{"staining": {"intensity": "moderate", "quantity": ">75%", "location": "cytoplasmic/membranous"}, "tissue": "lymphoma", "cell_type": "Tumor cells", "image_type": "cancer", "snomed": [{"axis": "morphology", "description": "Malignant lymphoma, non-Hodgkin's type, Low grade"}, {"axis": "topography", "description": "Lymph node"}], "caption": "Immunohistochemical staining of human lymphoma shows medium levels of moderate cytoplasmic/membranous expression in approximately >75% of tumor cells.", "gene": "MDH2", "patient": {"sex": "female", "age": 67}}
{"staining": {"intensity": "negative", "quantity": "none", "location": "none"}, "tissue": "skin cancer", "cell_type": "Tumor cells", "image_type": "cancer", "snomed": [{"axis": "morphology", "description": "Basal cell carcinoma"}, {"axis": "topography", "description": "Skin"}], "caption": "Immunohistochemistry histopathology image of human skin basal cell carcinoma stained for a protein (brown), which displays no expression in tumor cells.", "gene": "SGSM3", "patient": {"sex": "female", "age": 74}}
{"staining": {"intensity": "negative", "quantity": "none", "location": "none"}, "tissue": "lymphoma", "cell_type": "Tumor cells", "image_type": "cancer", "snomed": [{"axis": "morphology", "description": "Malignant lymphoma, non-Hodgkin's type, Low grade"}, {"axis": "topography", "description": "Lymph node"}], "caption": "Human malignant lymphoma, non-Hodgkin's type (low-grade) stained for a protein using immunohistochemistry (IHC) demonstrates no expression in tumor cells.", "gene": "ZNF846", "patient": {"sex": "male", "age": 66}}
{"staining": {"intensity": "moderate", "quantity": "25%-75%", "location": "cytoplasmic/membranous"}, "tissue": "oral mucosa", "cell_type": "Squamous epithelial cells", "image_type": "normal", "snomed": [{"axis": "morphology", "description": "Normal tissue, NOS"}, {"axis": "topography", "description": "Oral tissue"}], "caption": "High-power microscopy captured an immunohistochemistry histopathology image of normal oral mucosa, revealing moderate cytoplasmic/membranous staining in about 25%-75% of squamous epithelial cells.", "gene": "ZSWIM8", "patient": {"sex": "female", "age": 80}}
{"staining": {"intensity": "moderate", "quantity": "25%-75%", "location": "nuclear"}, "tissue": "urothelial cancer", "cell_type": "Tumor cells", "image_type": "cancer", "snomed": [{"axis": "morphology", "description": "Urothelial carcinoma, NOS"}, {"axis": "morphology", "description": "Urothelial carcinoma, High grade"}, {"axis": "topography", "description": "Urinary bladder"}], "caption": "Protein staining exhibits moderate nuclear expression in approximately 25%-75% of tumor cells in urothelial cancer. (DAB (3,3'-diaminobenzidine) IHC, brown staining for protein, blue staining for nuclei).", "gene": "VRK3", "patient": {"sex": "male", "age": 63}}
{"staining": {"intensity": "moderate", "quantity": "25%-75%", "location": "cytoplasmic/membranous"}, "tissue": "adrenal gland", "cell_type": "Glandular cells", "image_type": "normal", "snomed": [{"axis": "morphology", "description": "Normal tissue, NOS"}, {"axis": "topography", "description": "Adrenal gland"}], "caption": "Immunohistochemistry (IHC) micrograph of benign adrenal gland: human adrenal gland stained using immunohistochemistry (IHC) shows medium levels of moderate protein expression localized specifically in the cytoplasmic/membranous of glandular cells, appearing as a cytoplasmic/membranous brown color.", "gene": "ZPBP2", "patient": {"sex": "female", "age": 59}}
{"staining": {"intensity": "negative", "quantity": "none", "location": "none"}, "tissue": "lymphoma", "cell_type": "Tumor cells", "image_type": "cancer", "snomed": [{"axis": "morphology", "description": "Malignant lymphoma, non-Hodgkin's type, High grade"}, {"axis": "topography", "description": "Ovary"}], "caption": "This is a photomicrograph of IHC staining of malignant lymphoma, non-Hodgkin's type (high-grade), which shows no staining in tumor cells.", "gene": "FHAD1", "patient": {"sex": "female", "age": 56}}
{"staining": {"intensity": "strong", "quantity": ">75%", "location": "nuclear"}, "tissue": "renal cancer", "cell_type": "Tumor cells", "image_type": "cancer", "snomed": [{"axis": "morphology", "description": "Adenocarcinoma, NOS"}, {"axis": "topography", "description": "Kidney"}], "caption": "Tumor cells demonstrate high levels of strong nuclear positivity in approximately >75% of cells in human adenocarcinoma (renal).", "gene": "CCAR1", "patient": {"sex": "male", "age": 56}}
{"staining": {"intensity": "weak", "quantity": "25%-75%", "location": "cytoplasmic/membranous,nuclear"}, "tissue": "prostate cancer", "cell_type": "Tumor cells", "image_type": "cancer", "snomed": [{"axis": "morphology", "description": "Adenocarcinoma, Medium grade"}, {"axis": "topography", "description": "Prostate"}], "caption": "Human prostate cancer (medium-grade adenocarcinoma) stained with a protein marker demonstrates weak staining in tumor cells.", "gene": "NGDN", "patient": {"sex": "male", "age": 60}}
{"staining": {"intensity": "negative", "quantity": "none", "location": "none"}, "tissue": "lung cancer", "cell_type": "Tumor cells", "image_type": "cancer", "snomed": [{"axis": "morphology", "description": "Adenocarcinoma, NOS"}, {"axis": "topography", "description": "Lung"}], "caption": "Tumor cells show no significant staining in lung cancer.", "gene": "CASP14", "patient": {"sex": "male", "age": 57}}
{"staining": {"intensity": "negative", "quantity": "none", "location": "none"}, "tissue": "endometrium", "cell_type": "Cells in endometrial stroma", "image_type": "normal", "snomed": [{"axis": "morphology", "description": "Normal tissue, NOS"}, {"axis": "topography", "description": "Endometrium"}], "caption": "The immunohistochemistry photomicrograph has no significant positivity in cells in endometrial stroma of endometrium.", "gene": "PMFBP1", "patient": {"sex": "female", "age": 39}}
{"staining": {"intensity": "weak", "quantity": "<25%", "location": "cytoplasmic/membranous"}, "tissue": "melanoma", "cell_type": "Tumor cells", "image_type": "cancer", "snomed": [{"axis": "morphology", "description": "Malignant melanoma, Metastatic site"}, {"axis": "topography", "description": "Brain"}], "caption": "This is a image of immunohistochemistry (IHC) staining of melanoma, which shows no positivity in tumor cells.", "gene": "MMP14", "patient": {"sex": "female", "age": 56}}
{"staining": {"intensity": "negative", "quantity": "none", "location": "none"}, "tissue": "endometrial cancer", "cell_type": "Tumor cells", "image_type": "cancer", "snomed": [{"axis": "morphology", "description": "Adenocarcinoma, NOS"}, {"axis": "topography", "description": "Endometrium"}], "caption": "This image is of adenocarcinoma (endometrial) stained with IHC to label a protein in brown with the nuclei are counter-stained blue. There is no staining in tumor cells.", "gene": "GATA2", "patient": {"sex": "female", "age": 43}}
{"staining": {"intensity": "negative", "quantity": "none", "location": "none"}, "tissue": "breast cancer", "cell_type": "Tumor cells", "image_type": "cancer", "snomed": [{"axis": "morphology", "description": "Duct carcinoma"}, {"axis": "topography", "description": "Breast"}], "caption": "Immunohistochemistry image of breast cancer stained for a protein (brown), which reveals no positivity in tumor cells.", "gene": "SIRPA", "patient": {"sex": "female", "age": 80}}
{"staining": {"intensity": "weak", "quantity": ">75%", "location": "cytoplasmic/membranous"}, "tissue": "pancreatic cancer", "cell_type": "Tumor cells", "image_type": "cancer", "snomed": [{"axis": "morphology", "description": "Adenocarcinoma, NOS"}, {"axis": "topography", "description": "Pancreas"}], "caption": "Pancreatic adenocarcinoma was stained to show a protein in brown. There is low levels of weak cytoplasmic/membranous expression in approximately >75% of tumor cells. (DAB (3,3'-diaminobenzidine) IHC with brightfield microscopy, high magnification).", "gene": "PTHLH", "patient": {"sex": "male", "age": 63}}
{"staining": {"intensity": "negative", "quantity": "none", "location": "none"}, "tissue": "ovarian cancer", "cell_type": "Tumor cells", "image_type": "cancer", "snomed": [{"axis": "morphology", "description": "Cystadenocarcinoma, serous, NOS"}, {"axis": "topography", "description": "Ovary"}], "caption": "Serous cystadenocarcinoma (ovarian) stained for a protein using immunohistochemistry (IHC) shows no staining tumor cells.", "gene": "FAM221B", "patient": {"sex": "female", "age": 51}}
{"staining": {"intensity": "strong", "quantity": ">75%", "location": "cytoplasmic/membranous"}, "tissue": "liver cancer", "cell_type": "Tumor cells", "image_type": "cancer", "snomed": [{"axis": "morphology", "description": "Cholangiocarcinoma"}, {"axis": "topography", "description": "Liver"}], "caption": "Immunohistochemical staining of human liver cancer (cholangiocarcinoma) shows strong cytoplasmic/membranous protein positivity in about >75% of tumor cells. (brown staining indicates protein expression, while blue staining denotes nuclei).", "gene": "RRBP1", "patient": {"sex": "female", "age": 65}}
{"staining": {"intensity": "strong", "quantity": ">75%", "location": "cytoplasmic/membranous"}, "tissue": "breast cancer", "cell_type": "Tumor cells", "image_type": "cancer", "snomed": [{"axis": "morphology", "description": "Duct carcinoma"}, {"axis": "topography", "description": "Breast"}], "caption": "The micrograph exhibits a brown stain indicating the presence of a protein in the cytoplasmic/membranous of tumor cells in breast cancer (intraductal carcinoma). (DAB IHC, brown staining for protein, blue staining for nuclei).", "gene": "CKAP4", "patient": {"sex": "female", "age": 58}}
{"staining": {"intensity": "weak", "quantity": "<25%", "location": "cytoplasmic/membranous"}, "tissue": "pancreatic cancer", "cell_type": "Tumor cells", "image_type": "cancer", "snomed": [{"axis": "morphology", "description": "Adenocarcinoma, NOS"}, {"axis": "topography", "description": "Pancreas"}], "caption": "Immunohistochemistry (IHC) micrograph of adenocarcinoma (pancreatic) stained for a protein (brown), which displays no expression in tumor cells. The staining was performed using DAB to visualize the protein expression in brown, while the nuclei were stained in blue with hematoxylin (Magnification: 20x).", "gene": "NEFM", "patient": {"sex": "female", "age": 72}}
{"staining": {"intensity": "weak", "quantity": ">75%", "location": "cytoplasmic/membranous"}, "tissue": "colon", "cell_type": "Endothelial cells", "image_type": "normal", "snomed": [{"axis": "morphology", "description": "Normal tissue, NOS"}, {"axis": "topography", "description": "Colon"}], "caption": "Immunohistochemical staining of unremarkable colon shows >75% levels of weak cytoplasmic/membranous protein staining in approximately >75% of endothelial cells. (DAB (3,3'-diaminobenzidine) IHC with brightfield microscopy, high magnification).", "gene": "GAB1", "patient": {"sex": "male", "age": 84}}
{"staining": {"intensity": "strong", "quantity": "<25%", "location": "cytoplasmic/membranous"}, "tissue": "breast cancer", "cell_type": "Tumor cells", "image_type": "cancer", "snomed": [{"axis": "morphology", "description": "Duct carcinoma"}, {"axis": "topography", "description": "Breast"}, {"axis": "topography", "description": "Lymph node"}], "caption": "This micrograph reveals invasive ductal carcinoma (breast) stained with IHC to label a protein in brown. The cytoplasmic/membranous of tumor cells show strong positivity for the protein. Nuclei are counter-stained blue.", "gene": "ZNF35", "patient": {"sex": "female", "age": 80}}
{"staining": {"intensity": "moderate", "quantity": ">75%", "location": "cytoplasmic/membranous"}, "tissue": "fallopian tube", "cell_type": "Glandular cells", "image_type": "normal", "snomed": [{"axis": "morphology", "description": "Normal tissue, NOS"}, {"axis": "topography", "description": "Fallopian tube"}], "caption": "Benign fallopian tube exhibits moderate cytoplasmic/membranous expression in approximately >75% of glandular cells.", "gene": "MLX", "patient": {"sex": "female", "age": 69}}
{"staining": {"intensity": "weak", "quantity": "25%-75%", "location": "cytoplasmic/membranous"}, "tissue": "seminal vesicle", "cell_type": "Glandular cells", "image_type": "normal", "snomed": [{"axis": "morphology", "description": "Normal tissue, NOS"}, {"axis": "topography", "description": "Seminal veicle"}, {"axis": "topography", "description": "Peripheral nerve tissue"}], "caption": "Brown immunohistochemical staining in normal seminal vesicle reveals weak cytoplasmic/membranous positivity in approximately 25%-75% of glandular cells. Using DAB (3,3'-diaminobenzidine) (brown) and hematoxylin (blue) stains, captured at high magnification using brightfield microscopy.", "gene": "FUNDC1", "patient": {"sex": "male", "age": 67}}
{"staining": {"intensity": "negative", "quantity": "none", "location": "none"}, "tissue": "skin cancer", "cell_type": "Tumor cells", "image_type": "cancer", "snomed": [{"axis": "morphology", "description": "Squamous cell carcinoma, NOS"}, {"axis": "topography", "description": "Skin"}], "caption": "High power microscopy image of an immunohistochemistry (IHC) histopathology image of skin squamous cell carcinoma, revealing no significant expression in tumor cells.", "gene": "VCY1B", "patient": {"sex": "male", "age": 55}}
____
**BRIEF**: From the material above, retype precisely the lines between the line holding "cells show no" and the line holding "image is of", inclusive, and nothing beyond them.

**TASK RESULT**:
{"staining": {"intensity": "negative", "quantity": "none", "location": "none"}, "tissue": "lung cancer", "cell_type": "Tumor cells", "image_type": "cancer", "snomed": [{"axis": "morphology", "description": "Adenocarcinoma, NOS"}, {"axis": "topography", "description": "Lung"}], "caption": "Tumor cells show no significant staining in lung cancer.", "gene": "CASP14", "patient": {"sex": "male", "age": 57}}
{"staining": {"intensity": "negative", "quantity": "none", "location": "none"}, "tissue": "endometrium", "cell_type": "Cells in endometrial stroma", "image_type": "normal", "snomed": [{"axis": "morphology", "description": "Normal tissue, NOS"}, {"axis": "topography", "description": "Endometrium"}], "caption": "The immunohistochemistry photomicrograph has no significant positivity in cells in endometrial stroma of endometrium.", "gene": "PMFBP1", "patient": {"sex": "female", "age": 39}}
{"staining": {"intensity": "weak", "quantity": "<25%", "location": "cytoplasmic/membranous"}, "tissue": "melanoma", "cell_type": "Tumor cells", "image_type": "cancer", "snomed": [{"axis": "morphology", "description": "Malignant melanoma, Metastatic site"}, {"axis": "topography", "description": "Brain"}], "caption": "This is a image of immunohistochemistry (IHC) staining of melanoma, which shows no positivity in tumor cells.", "gene": "MMP14", "patient": {"sex": "female", "age": 56}}
{"staining": {"intensity": "negative", "quantity": "none", "location": "none"}, "tissue": "endometrial cancer", "cell_type": "Tumor cells", "image_type": "cancer", "snomed": [{"axis": "morphology", "description": "Adenocarcinoma, NOS"}, {"axis": "topography", "description": "Endometrium"}], "caption": "This image is of adenocarcinoma (endometrial) stained with IHC to label a protein in brown with the nuclei are counter-stained blue. There is no staining in tumor cells.", "gene": "GATA2", "patient": {"sex": "female", "age": 43}}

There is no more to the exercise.